Growing a Language, by Guy Steele - zengr
http://video.google.com/videoplay?docid=-8860158196198824415
======
seanmcdirmid
When I saw Guy give this talk I was absolutely floored. Both the content and
the style was impressive, the hand drawn transparencies, layered one on top of
the other. It was the first time I realized one could give a talk with a high
degree of style, that their were geniuses in our field. Guy and Gabriel's HOPL
50-in-50 talk was also very stylistic, but not as profound in content (more
like entertainment).

Definitely one of the smartest and most talented persons in our field (OO PL).

------
ColinWright
Some of the previous submissions:

<http://news.ycombinator.com/item?id=68918>

<http://news.ycombinator.com/item?id=92542>

<http://news.ycombinator.com/item?id=122989>

<http://news.ycombinator.com/item?id=150863>

<http://news.ycombinator.com/item?id=152311> <\- 7 comments

<http://news.ycombinator.com/item?id=626380>

<http://news.ycombinator.com/item?id=827107>

<http://news.ycombinator.com/item?id=2359174> <\- 21 comments

This is a fabulous talk that I thoroughly commend.
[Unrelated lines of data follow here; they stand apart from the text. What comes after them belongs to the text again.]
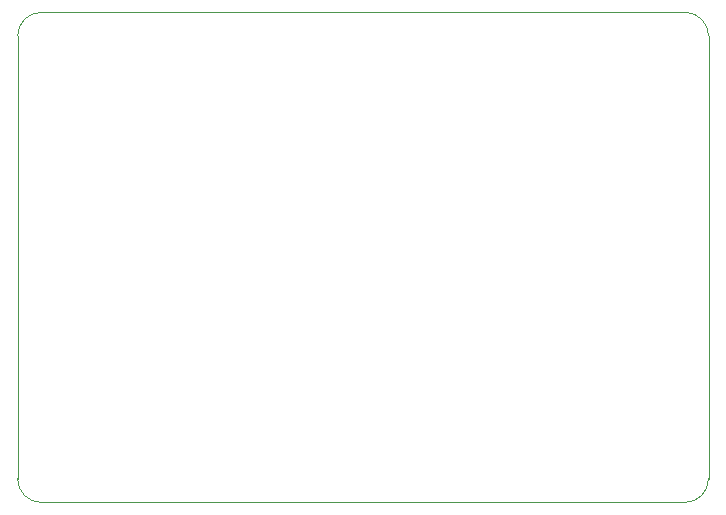
<source format=gm1>
%TF.GenerationSoftware,KiCad,Pcbnew,9.0.3*%
%TF.CreationDate,2025-09-14T12:06:08+10:00*%
%TF.ProjectId,WashingLineMonitor-P0001,57617368-696e-4674-9c69-6e654d6f6e69,AB*%
%TF.SameCoordinates,Original*%
%TF.FileFunction,Profile,NP*%
%FSLAX46Y46*%
G04 Gerber Fmt 4.6, Leading zero omitted, Abs format (unit mm)*
G04 Created by KiCad (PCBNEW 9.0.3) date 2025-09-14 12:06:08*
%MOMM*%
%LPD*%
G01*
G04 APERTURE LIST*
%TA.AperFunction,Profile*%
%ADD10C,0.050000*%
%TD*%
G04 APERTURE END LIST*
D10*
X37000000Y-16000000D02*
G75*
G02*
X39000000Y-14000000I2000000J0D01*
G01*
X39000000Y-55500000D02*
G75*
G02*
X37000000Y-53500000I0J2000000D01*
G01*
X93500000Y-55500000D02*
X39000000Y-55500000D01*
X95500000Y-16000000D02*
X95500000Y-53500000D01*
X95500000Y-53500000D02*
G75*
G02*
X93500000Y-55500000I-2000000J0D01*
G01*
X39000000Y-14000000D02*
X93500000Y-14000000D01*
X37000000Y-53500000D02*
X37000000Y-16000000D01*
X93500000Y-14000000D02*
G75*
G02*
X95500000Y-16000000I0J-2000000D01*
G01*
M02*

</source>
It's also, perhaps, for a
slightly limited audience, but it shouldn't be. I think every programmer
should see the whole thing, but most won't bother. Which is a shame.

------
bokchoi
Sadly, since the talk was recorded in 1998 only generics have been added to
Java. In addition, generics based on erasure may have been added as a wart
that can't easily be removed.

Happily, John Rose recently posted a proposal on how value types and tuples
might look when added to Java:

<https://blogs.oracle.com/jrose/entry/value_types_in_the_vm>

------
bandy
⍝ I'm sure that GLS knows this, but ∆ (delta) is a valid APL symbol (APL\SV)
that looks like one of the primitives but may be user-defined. As I recall
(it's been a while since I sat in front of a Selectric with an appropriate
typeball or a real 3270 with an overflowing ashtray sitting next to it), it's
unfortunately the only one, so it was understandably handwaved away.

------
agumonkey
Steele's approach to computer logic is always a delight.